BEGIN
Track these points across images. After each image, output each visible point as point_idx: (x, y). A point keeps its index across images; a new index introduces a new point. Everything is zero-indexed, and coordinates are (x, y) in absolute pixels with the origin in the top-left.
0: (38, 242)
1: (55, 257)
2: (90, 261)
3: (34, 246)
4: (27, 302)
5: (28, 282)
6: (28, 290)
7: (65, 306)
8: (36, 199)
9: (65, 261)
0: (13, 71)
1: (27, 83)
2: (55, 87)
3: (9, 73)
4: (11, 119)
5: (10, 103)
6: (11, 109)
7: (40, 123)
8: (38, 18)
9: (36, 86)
END
Work instruction: Rewrite all of the items above, replacing "top-left" with "upper-left" and leaving everything else unchanged.

Expected answer:
Track these points across images. After each image, output each visible point as point_idx: (x, y). A point keeps its index across images; a new index introduces a new point. Everything is zero-indexed, and coordinates are (x, y) in absolute pixels with the origin in the upper-left.
0: (38, 242)
1: (55, 257)
2: (90, 261)
3: (34, 246)
4: (27, 302)
5: (28, 282)
6: (28, 290)
7: (65, 306)
8: (36, 199)
9: (65, 261)
0: (13, 71)
1: (27, 83)
2: (55, 87)
3: (9, 73)
4: (11, 119)
5: (10, 103)
6: (11, 109)
7: (40, 123)
8: (38, 18)
9: (36, 86)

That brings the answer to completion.